___ Document excerpt ___
- Born: 1962 (age 63–64)
- Education: Haverford College
- Known for: President and CEO of FairVote

= Rob Richie =

American political activist (born 1962)

Robert Richie (born 1962) is an American political activist who was the president and CEO of FairVote, a non-profit organization that researches and advocates election reforms. Richie directed FairVote from its founding in 1992 until 2023, when he transitioned into the role of senior advisor.

==Early life and education==

Born in Washington, D.C., Richie graduated from Haverford College with a B.A. in philosophy in 1987. He worked for three congressional campaigns in Washington state and non-profit organizations in Washington and the District of Columbia. He is married and has three children.

==Career==
Richie co-founded FairVote and became its first executive director in 1992. He has addressed the Voting Section of the U. S. Department of Justice, the Texas Commission on Judicial Efficiency, the Lincoln Day dinners of the Alaska Republican Party in Juneau and Anchorage, and the annual conventions of the American Political Science Association, National Association of Counties, Unitarian Universalism, and National Conference of State Legislatures.

Richie has worked with congressional staff in writing legislation, including the States' Choice of Voting Systems Act (1999) and Bipartisan Federal Elections Review Act (2001). He testified in special sessions before charter commissions in Nassau County (New York), Miami Beach (Florida), Cincinnati (Ohio), Austin (Texas), and Detroit (Michigan) and before state legislative committees in Alaska, Vermont, Virginia, and Washington.
___
* _Activity_: Rewrite the Rob Richie biography between "Born in Washington, D.C., Richie" and "of State Legislatures.", inclusive, swapping "philosophy" for "history". The material after this point is separate from the Rob Richie biography.
___ Dataset content ___
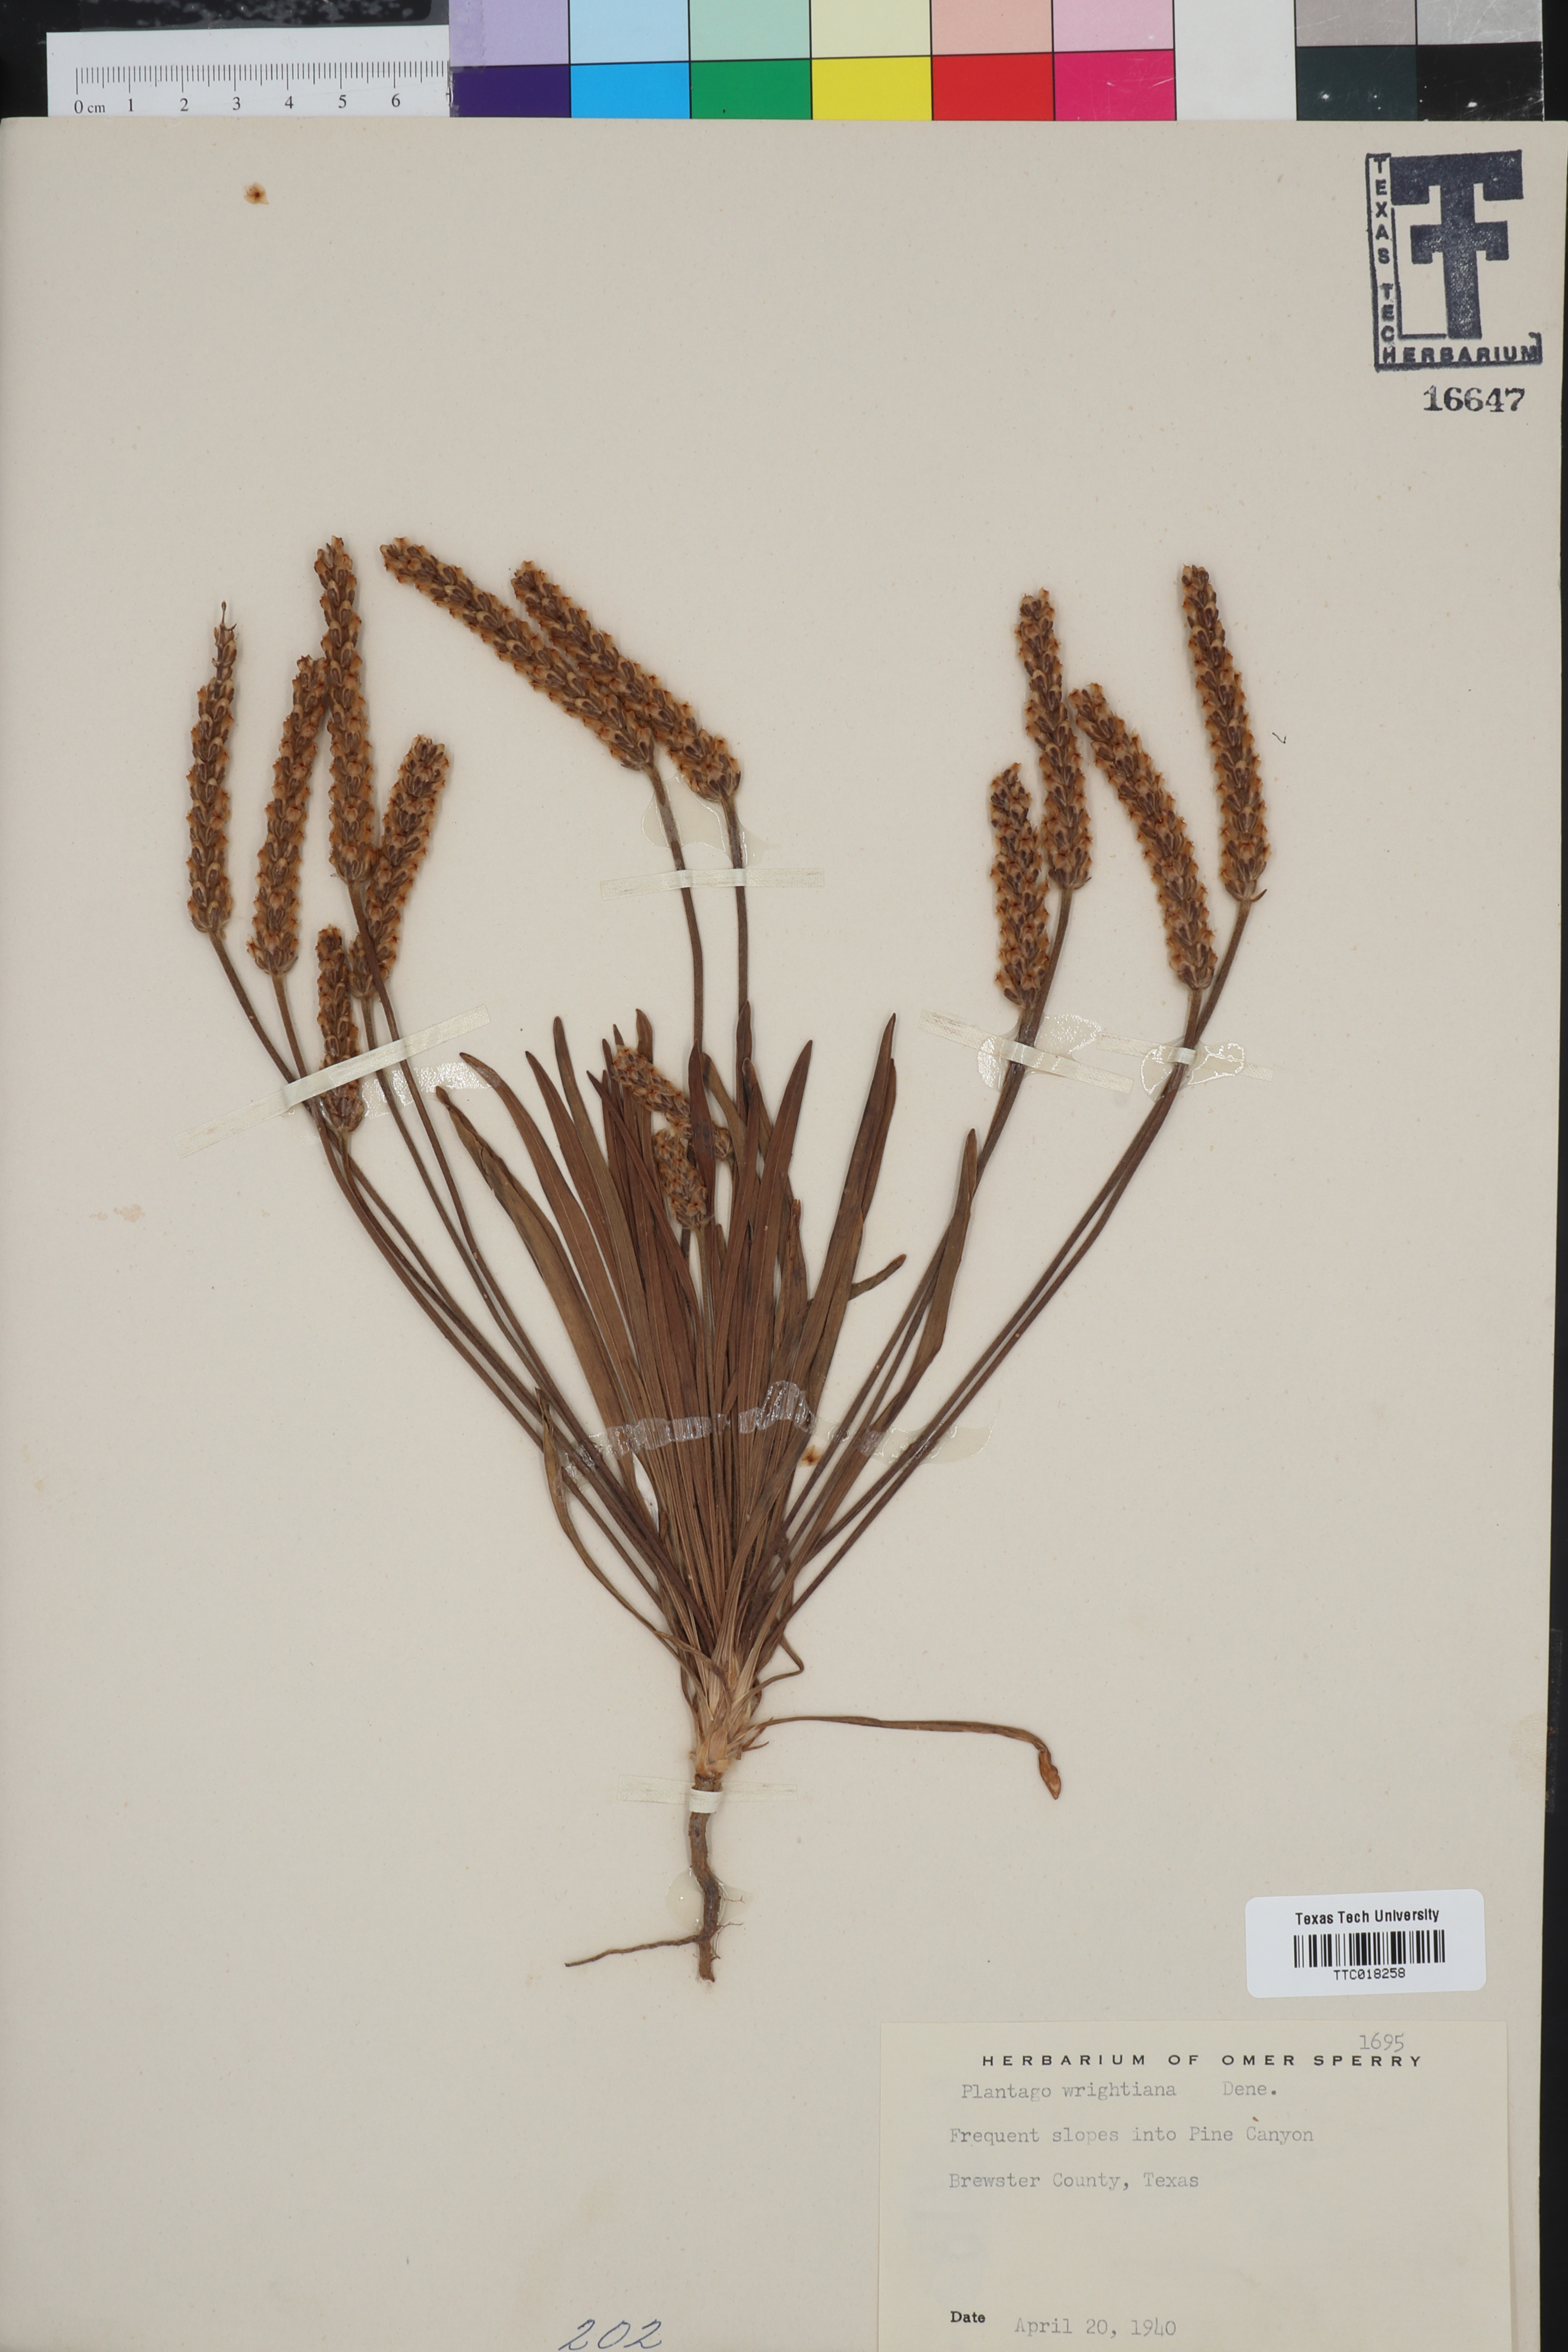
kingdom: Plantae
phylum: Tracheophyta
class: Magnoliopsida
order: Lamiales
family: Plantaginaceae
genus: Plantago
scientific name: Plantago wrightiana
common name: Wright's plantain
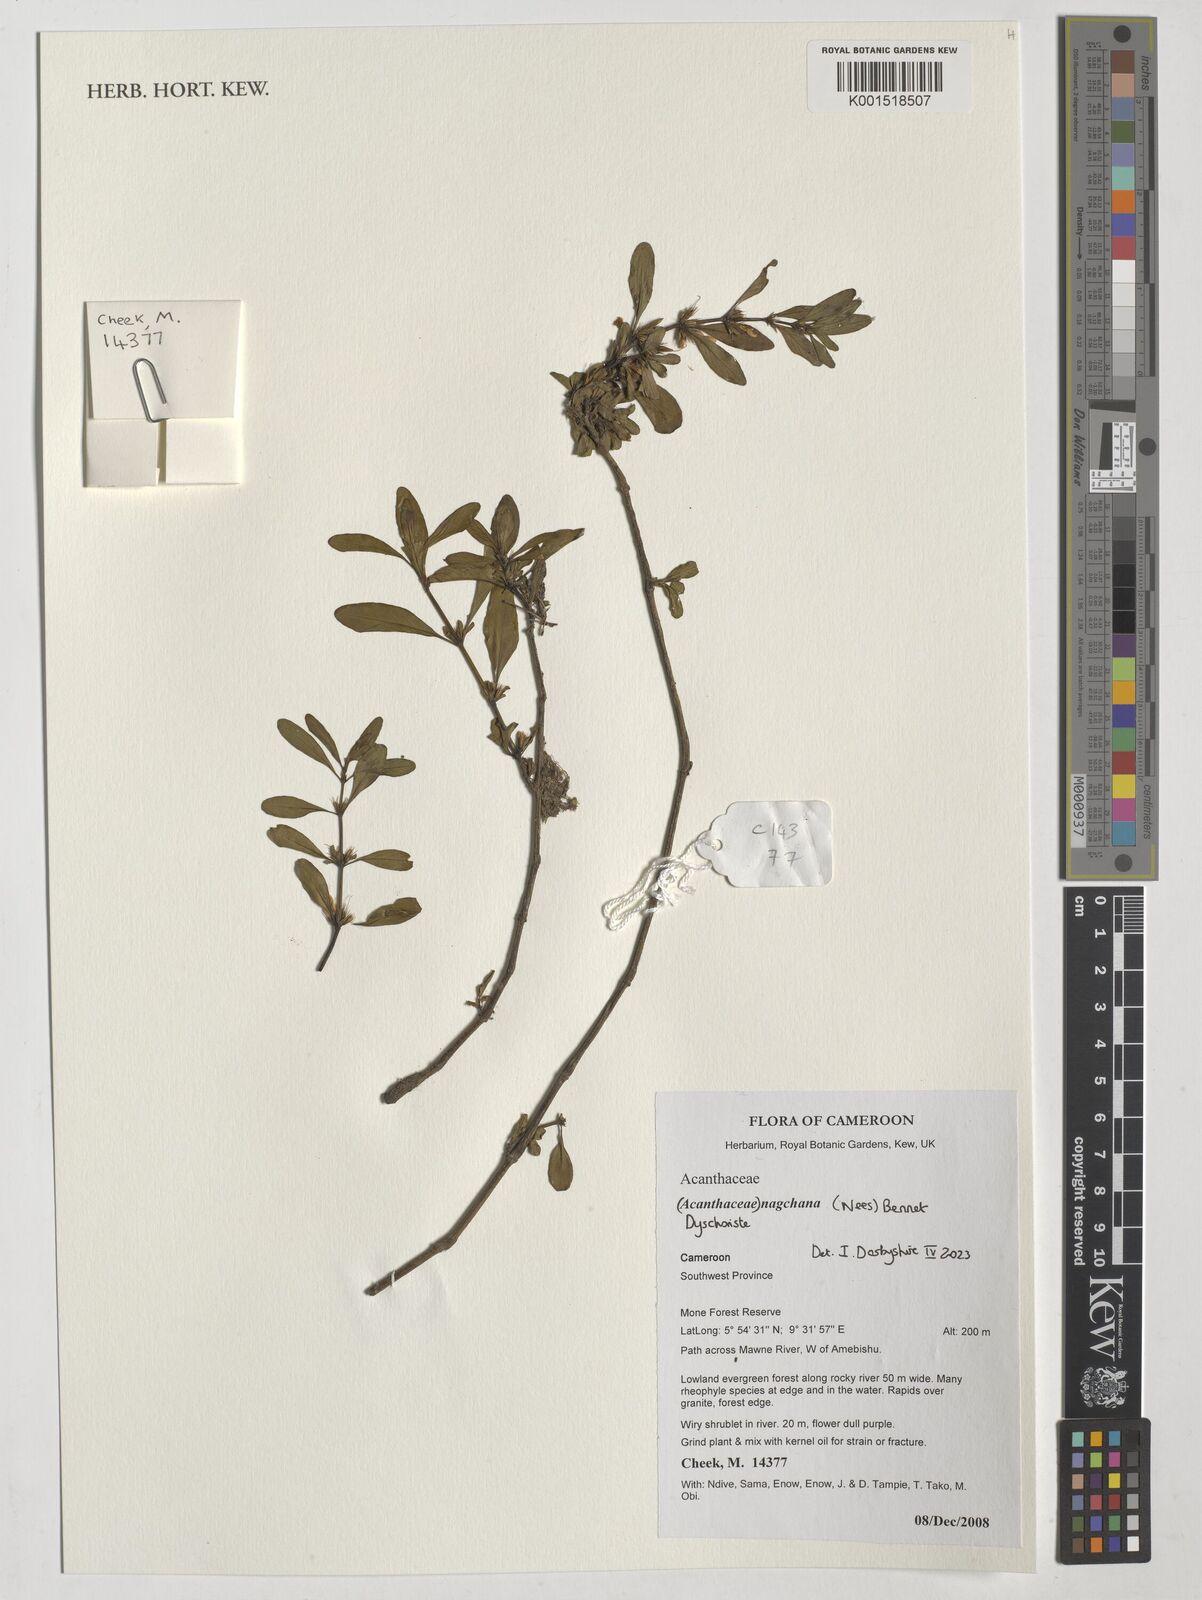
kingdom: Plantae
___
* _Answer_:
Born in Washington, D.C., Richie graduated from Haverford College with a B.A. in history in 1987. He worked for three congressional campaigns in Washington state and non-profit organizations in Washington and the District of Columbia. He is married and has three children.

==Career==
Richie co-founded FairVote and became its first executive director in 1992. He has addressed the Voting Section of the U. S. Department of Justice, the Texas Commission on Judicial Efficiency, the Lincoln Day dinners of the Alaska Republican Party in Juneau and Anchorage, and the annual conventions of the American Political Science Association, National Association of Counties, Unitarian Universalism, and National Conference of State Legislatures.